Assignment
In the material below, the lines containing the word "Trump" are required; copy each of them.

Exercise data

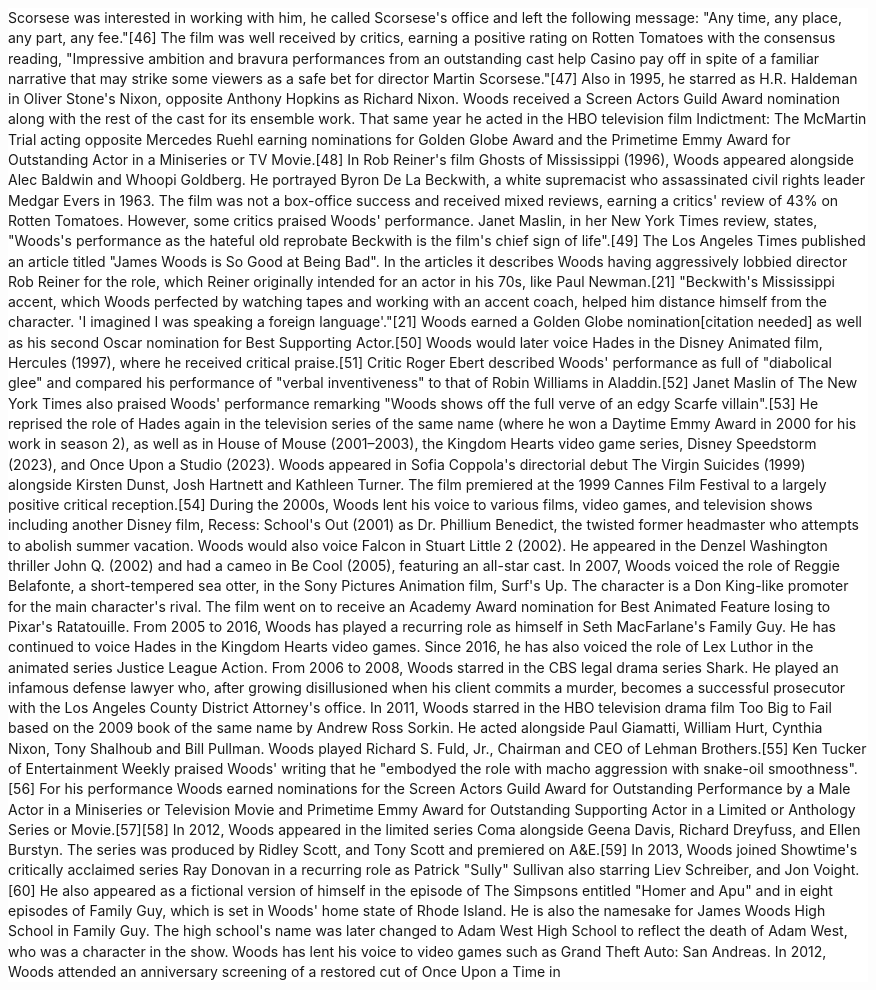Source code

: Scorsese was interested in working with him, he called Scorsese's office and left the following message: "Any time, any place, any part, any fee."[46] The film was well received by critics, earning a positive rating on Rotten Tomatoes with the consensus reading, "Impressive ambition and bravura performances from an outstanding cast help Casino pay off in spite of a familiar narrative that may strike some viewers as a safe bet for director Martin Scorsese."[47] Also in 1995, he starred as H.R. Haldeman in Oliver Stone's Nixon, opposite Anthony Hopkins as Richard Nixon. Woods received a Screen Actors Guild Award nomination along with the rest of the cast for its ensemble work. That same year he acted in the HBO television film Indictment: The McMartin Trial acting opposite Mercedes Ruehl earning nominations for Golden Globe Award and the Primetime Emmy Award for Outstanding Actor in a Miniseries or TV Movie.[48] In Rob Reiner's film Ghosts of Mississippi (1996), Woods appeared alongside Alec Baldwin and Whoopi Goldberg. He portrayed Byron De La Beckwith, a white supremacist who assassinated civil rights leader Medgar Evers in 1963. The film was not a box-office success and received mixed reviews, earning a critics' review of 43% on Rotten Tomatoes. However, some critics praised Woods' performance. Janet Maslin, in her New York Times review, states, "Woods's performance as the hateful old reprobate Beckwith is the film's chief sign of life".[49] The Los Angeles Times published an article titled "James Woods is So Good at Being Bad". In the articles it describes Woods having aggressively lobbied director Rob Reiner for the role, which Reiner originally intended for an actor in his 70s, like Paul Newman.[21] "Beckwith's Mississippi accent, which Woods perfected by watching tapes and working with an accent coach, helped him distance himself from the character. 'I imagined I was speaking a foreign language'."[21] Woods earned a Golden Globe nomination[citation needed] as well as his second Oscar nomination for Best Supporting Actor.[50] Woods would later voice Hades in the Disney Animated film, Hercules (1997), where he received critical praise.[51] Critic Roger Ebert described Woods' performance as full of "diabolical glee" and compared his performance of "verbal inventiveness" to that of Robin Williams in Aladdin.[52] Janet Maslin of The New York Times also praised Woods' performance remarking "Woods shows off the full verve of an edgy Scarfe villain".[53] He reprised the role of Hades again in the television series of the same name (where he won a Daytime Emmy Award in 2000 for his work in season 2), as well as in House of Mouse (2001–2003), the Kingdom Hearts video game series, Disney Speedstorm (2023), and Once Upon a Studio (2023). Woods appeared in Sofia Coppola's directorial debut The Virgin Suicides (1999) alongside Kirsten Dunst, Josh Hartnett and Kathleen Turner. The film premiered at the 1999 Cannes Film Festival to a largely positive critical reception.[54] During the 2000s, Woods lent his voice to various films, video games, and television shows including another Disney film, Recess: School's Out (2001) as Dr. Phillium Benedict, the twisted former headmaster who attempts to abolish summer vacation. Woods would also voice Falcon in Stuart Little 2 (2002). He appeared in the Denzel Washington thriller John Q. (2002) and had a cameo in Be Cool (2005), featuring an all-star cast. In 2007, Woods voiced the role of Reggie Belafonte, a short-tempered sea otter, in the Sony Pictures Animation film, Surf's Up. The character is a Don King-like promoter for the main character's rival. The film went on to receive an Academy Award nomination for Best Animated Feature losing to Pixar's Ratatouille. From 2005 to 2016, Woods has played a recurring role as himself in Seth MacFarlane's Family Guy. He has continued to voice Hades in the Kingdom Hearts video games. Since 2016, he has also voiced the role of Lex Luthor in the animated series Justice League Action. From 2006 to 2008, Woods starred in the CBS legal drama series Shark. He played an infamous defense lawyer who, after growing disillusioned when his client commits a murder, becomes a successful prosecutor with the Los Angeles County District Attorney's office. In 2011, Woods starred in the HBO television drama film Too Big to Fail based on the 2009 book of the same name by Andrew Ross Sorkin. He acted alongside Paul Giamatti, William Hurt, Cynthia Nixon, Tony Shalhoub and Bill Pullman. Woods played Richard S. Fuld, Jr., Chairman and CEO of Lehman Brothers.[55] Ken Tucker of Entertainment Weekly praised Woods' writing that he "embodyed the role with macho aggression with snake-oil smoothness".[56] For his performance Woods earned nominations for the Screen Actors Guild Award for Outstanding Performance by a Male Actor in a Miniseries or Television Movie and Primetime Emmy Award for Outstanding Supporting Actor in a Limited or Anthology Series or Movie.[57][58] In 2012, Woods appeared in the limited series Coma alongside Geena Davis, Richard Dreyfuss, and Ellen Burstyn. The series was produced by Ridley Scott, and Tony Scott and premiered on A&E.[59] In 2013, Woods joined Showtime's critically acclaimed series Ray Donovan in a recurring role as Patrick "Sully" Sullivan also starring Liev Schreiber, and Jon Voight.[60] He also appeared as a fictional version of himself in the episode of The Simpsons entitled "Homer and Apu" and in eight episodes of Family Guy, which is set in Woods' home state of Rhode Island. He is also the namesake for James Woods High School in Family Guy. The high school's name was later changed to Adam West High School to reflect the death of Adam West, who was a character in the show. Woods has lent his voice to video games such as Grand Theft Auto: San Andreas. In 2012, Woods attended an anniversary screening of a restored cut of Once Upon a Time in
* * *
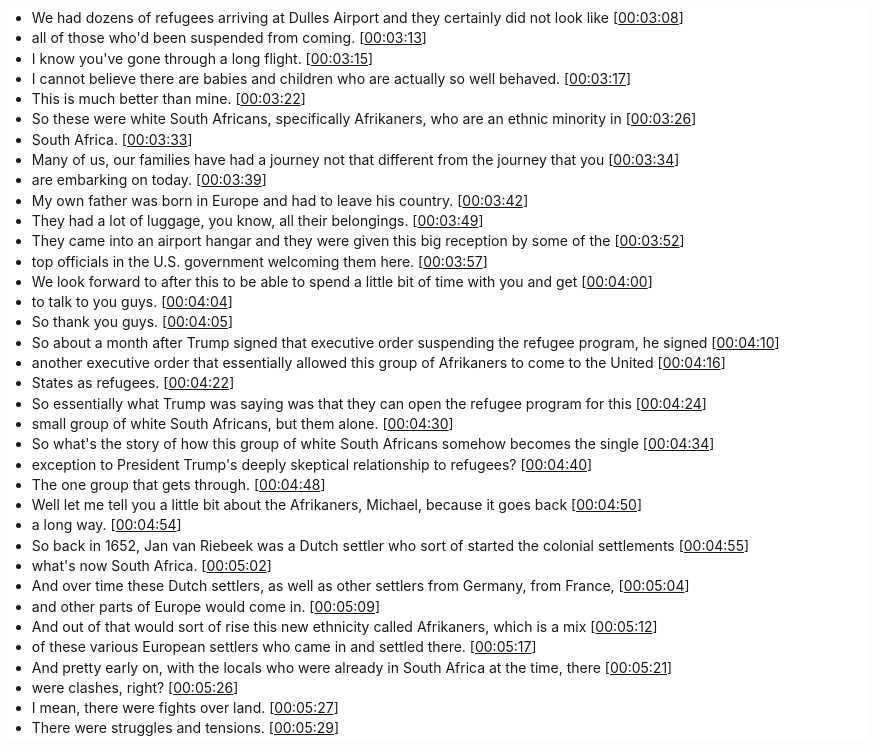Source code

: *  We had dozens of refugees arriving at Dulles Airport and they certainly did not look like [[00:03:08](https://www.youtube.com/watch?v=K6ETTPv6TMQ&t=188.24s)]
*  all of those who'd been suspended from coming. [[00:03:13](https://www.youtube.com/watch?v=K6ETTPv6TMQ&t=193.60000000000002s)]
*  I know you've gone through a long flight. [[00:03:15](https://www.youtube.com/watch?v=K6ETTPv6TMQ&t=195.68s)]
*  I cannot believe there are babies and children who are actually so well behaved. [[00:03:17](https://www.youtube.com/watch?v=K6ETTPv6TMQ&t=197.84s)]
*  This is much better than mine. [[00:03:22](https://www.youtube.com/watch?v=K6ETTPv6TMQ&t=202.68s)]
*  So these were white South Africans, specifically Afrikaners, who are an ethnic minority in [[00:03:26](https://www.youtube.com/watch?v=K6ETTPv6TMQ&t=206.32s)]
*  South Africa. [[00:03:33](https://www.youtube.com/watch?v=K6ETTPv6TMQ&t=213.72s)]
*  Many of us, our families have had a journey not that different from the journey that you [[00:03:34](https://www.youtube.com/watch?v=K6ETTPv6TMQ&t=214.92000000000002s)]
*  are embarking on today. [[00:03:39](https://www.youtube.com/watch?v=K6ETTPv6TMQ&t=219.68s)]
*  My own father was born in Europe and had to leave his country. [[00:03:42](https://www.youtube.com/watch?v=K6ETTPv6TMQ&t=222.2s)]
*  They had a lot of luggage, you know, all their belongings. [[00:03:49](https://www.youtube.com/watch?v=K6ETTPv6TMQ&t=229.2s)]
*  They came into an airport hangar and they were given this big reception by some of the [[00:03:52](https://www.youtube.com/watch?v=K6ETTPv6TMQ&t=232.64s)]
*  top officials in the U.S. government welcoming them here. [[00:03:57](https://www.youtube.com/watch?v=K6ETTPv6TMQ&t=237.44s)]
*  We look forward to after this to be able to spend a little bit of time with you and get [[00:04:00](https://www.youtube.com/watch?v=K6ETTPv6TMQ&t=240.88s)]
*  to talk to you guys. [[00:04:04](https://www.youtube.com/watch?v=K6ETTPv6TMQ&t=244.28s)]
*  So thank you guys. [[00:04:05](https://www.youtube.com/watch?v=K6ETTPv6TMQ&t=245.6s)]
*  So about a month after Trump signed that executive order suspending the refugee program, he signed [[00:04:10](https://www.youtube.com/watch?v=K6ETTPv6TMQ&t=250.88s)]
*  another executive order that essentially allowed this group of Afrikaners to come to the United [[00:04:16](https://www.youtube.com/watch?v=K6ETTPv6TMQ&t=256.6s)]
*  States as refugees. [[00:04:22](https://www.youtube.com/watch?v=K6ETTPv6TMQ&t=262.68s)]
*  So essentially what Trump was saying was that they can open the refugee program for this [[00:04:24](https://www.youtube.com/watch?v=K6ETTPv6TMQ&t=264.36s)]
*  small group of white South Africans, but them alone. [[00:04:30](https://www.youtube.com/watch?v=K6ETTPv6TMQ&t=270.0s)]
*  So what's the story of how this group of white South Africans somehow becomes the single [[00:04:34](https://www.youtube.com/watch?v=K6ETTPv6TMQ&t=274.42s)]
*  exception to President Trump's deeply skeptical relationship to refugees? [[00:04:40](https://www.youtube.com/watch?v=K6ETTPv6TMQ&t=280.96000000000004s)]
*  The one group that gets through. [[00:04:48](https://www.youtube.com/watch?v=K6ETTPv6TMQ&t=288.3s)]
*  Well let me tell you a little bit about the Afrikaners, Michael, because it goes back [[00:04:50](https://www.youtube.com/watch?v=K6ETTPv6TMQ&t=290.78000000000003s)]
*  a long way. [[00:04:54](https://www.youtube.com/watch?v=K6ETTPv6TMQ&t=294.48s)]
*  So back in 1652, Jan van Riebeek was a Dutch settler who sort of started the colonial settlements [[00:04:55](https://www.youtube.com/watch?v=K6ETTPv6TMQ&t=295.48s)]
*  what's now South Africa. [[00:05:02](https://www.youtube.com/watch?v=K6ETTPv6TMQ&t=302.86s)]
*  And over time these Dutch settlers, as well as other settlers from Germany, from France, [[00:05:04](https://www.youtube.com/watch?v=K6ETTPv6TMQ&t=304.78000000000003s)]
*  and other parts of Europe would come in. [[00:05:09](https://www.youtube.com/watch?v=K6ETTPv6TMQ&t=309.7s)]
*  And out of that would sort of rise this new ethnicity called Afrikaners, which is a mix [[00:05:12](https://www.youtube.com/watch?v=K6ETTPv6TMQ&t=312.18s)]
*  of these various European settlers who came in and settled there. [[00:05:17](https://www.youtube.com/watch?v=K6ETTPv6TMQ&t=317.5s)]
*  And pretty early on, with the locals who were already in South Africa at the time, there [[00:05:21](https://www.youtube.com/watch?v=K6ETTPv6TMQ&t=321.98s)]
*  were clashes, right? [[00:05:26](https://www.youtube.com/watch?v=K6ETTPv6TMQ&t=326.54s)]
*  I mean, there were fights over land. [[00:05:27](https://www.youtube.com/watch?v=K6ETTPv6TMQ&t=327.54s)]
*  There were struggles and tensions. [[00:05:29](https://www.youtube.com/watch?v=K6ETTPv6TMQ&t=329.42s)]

Answer box
*  So about a month after Trump signed that executive order suspending the refugee program, he signed [[00:04:10](https://www.youtube.com/watch?v=K6ETTPv6TMQ&t=250.88s)]
*  So essentially what Trump was saying was that they can open the refugee program for this [[00:04:24](https://www.youtube.com/watch?v=K6ETTPv6TMQ&t=264.36s)]
*  exception to President Trump's deeply skeptical relationship to refugees? [[00:04:40](https://www.youtube.com/watch?v=K6ETTPv6TMQ&t=280.96000000000004s)]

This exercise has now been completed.